Conway Peak

November 20, 2015

1996m

Chilliwack, BC

The idea of making an ascent of Conway Peak in November between Vlad and myself was brought up a month or so ago during our Vicuna/Guanaco trip. Luckily for us, a rare high pressure system was forming up towards the end of last week and at the same time, Vlad managed to take Friday off so we were game. Speaking our objective, this peak on the “tail end” of Cheam Range is easily the least sought-after objective in this famous group and shares an entirely different approach than the rest. While the other Cheam Range objectives are all accessed from Chilliwack Valley, this one is approached from the north side via the Jones Lake and Lucky 4 Mine forestry road system.

Conway Peak ascent route

Conway Peak ascent route. GPX DL

The 13-km Jones Lake FSR that brings hikers from the bottom of Fraser Valley to an elevation of 650 m at Jones Lake (aka. Wahleach Lake) was supposed to be a high-clearance 2WD road but the condition was a bit rougher than expected. First of all there were pot holes everywhere anywhere and secondly there were deadfalls all over the place due to the recent storms.
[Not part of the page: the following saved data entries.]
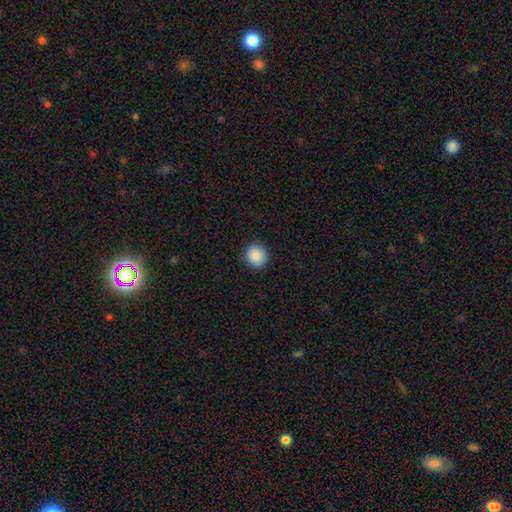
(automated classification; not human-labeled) This is clearly a smooth galaxy (88%). How rounded: clearly round (90%). Merging: clearly none (89%).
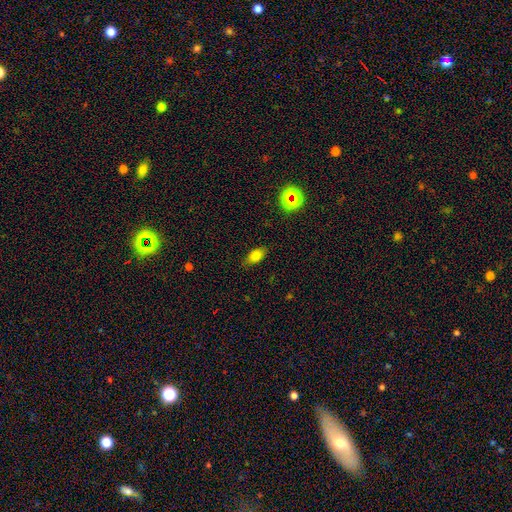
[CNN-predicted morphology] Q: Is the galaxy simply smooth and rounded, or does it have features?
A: smooth — 78%.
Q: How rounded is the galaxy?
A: in between — 85%.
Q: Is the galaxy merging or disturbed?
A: none — 81%.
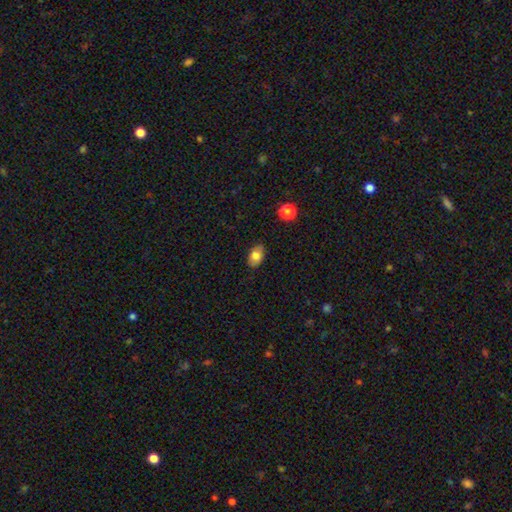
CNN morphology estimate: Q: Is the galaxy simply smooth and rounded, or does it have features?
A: smooth — 74%.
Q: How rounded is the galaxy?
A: in between — 88%.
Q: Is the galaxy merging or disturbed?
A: none — 83%.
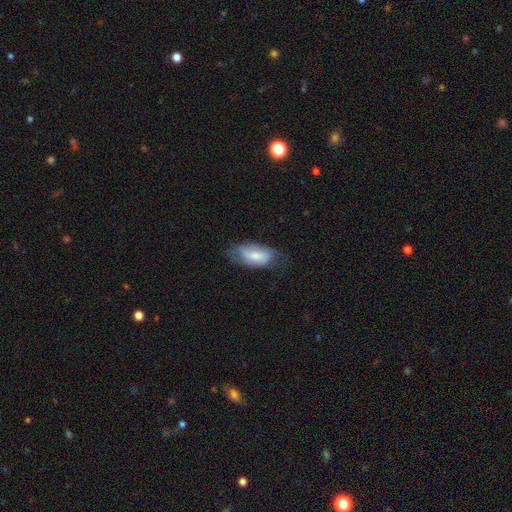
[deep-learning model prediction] smooth-or-featured: smooth: 66% | featured or disk: 27% | star or artifact: 6%
  how-rounded: in between: 91% | cigar-shaped: 6% | round: 3%
  merging: none: 54% | minor disturbance: 32% | major disturbance: 12% | merger: 1%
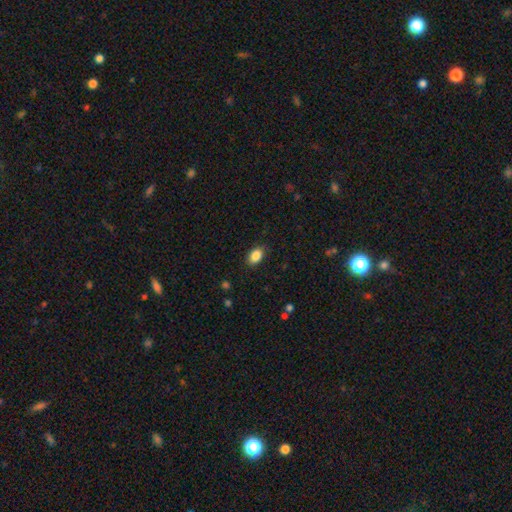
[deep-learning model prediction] smooth 87%, star or artifact 8%, featured or disk 5%. Down the decision tree: how rounded — in between (87%); merging — none (87%).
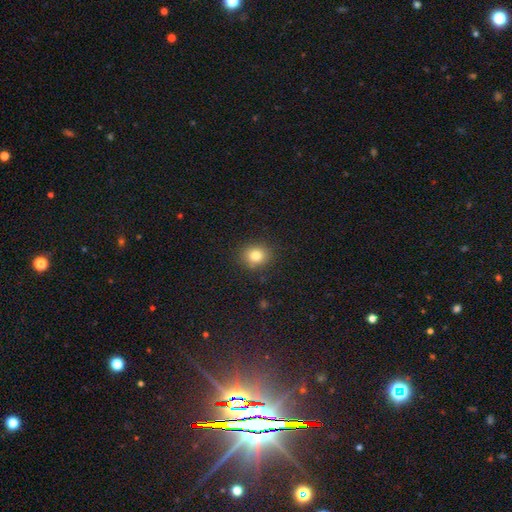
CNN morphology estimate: Smooth or featured?
  - smooth: 81% *
  - star or artifact: 12%
  - featured or disk: 7%
How rounded?
  - round: 75% *
  - in between: 24%
  - cigar-shaped: 1%
Merging?
  - none: 87% *
  - minor disturbance: 9%
  - major disturbance: 3%
  - merger: 1%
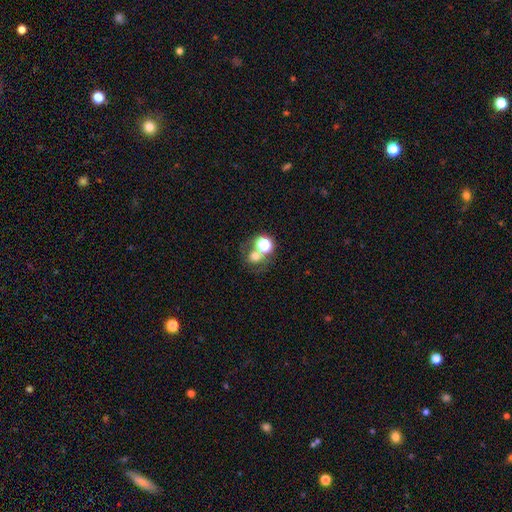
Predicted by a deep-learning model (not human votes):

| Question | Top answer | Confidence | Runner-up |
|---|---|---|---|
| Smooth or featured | smooth | 59% | star or artifact (24%) |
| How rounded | round | 74% | in between (25%) |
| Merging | none | 44% | merger (39%) |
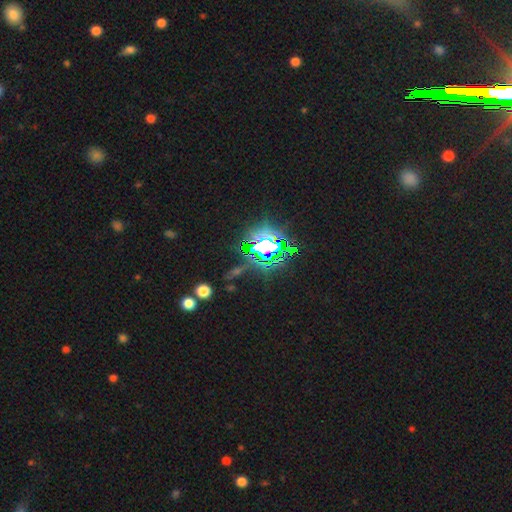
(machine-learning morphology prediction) Smooth or featured?
  - star or artifact: 81% *
  - smooth: 11%
  - featured or disk: 8%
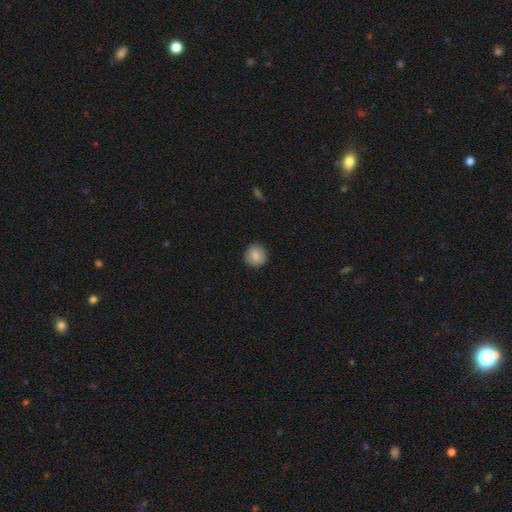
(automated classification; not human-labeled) This is clearly a smooth galaxy (86%). How rounded: clearly round (91%). Merging: clearly none (90%).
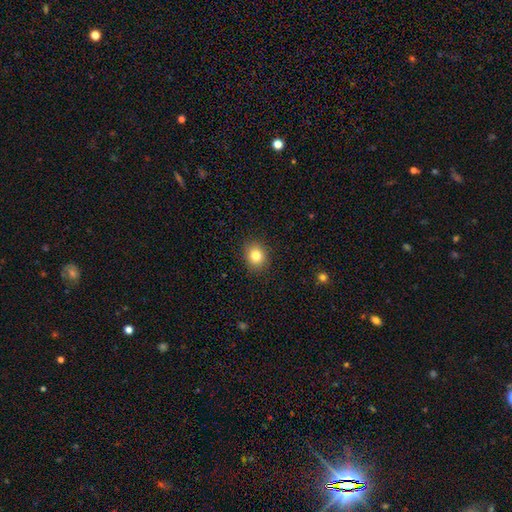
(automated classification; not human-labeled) smooth_or_featured: smooth (p=0.82) [alt: star or artifact p=0.11]
how_rounded: round (p=0.69) [alt: in between p=0.30]
merging: none (p=0.90) [alt: minor disturbance p=0.07]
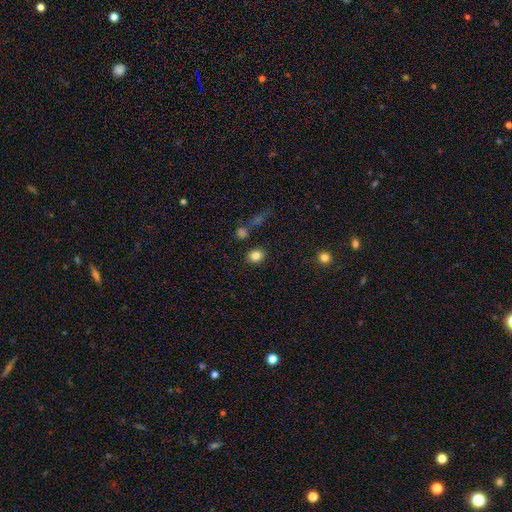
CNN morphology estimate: Smooth or featured? smooth (83%)
How rounded? round (64%)
Merging? none (84%)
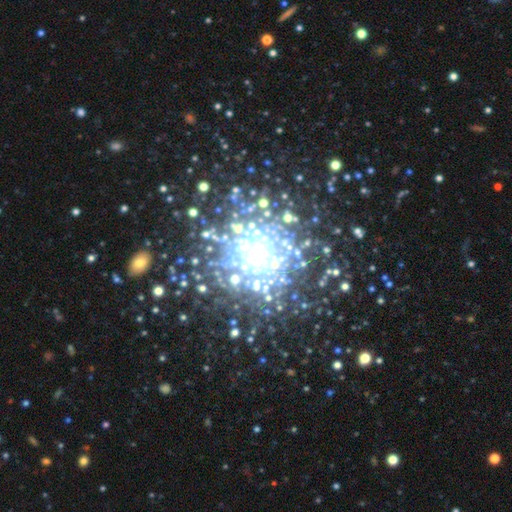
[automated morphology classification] The model was most divided on "smooth or featured": star or artifact: 47%, featured or disk: 38%, smooth: 15%.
Thankfully this area is still under active logging so crews from forestry company were clearing the mess, but they only got to about halfway down the lake. After that it was horrendous and I was shocked by how powerful a wind storms can be… We parked about 1.8 km short of the end so that meant about 4 km one-way of extra distance, and hopping over those deadfalls surely provided some interesting warm-up. The Lucky 4 Mine Road also had dead falls but as soon as we entered the thicker forest the condition improved dramatically.

What a mess...

What a mess…

Jones Lake is beautiful in the morning light

Jones Lake is beautiful in the morning light

Lady Peak looks very different from this angle

Lady Peak looks very different from this angle

Another view of Jones Lake with part of Four Brothers behind

Another view of Jones Lake with part of Four Brothers behind

Conway Peak - our objective

Conway Peak – our objective

Foley Peak is one of the many giants in Cheam Range

Foley Peak is one of the many giants in Cheam Range

Hiking up the Lucky 4 Mine Road. Note the deadfalls ahead

Hiking up the Lucky 4 Mine Road. Note the deadfalls ahead

There’s a thin layer of dusting snow at this elevation and as we gained elevation the snow depth increased. Here we faced a second challenge. Usually once the snow is deep enough I’ll simply strap my snowshoes on, but this logging road was so bushy and overgrown that snowshoeing was non-practical without a huge snowpack. There were also dry spots and places where creeks were flowing on the road so I couldn’t keep the ‘shoes on for long. Solution? Let’s post-hole on foot… A few long switchbacks later we were at the end of Lucky 4 Mine Road and correctly picked the Lucky 4 Mine Trail. Flags and markers helped us staying on the trail but still, there were many confusing places including some steep traverses and open avalanche paths. At least 5 major creek crossings provided fresh challenges thank to the layer of verglass making slippery foot placements and they all required some sort of detour to get across.

Up the Lucky 4 Mine Road

Up the Lucky 4 Mine Road

Stewart Peak

Stewart Peak

Looking down at part of Jones Lake and Four Brothers

Looking down at part of Jones Lake and Four Brothers

The road is very bushy at places

The road is very bushy at places

Onto the trail now

Onto the trail now

This section was exposed and slippery...

This section was exposed and slippery…

Still have deadfalls to negotiate...

Still have deadfalls to negotiate…

And, alders...

And, alders…

Finally the terrain opened up a bit...

Finally the terrain opened up a bit…

Eventually after what seemed like eternity the snowpack finally got thick enough to at least cover the ground unevenness so we strapped the ‘shoes on. But it didn’t help too much initially (still have at least 1 or 2 creek crossings along with the traversing terrain which created twisting forces on our ankles), but at least the post-holing condition was improving. Except for some weak spots around young trees or boulders we generally didn’t have to sink too much. Well, I found it to be fine as I was using my 30′ Lighting Ascents but Vlad was having some trouble post-holing on top of my tracks discovering deep holes that I just floated over (he only had 22’ shoes). Thankfully that didn’t last too long. Some steep terrain later we were near treeline and the snowpack had gradually transitioned to “too icy”…

Snowshoes on now.

Snowshoes on now.

Another picture of Jones Lake

Another picture of Jones Lake

Vlad coming up the typical terrain

Vlad coming up the typical terrain

The first steep section

The first steep section

Into the alpine. Our objective ahead

Into the alpine. Our objective ahead

This is part of Conway Peak's north ridge

This is part of Conway Peak’s north ridge

Vlad fell into a hole while following my track...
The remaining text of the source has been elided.